NUJ condemns News International for allowing police access to staff emails
The National Union of Journalists (NUJ) has criticised the decision by News International to make available its staff emails as ‘a betrayal’ of their employees.
The NUJ claimed that by allowing police access to their emails, press freedom has also been ‘severely undermined’, leading to dawn raids on News International journalists by police.
Michelle Stanistreet, NUJ general secretary, said: “Journalists are reeling after seeing five more of their colleagues thrown to the wolves. There is a real sense of a witch-hunt being carried out right now. Journalists at the title are furious at what they see as a monumental betrayal on the part of News International. As my evidence to the Leveson Inquiry showed, journalists are often bullied by management to get stories at any cost. Now they are finding they are being shopped by the management that gave them their orders. The reputation of these journalists – and let’s remember they have not been convicted of anything – will inevitably be damaged.

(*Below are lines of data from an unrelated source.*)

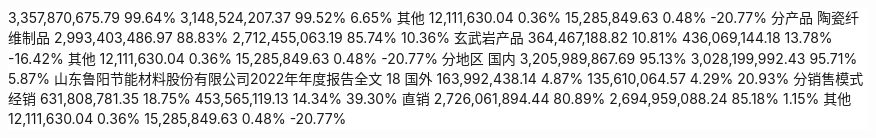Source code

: 3,357,870,675.79
99.64%
3,148,524,207.37
99.52%
6.65%
其他
12,111,630.04
0.36%
15,285,849.63
0.48%
-20.77%
分产品
陶瓷纤维制品
2,993,403,486.97
88.83%
2,712,455,063.19
85.74%
10.36%
玄武岩产品
364,467,188.82
10.81%
436,069,144.18
13.78%
-16.42%
其他
12,111,630.04
0.36%
15,285,849.63
0.48%
-20.77%
分地区
国内
3,205,989,867.69
95.13%
3,028,199,992.43
95.71%
5.87%
山东鲁阳节能材料股份有限公司2022年年度报告全文
18
国外
163,992,438.14
4.87%
135,610,064.57
4.29%
20.93%
分销售模式
经销
631,808,781.35
18.75%
453,565,119.13
14.34%
39.30%
直销
2,726,061,894.44
80.89%
2,694,959,088.24
85.18%
1.15%
其他
12,111,630.04
0.36%
15,285,849.63
0.48%
-20.77%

“The NUJ believes that newspapers should co-operate with the police where there is evidence of illegal activity, but making this material available without consultation with the journalists involved is unacceptable. We are receiving calls from whistle-blowers who had been assured that they would be protected, and who now fear for their jobs and worse. Journalists at the Sun -- who are offered no protection from a union independent from the News International management, which is now sacrificing them to appease American shareholders -- are welcome to join the NUJ.”
Nine journalists from The Sun were arrested over the weekend in connection with investigations into journalist practices at the newspaper, which the Metropolitan Police has since defended.
At the time of writing, The Drum was awaiting a response from News International.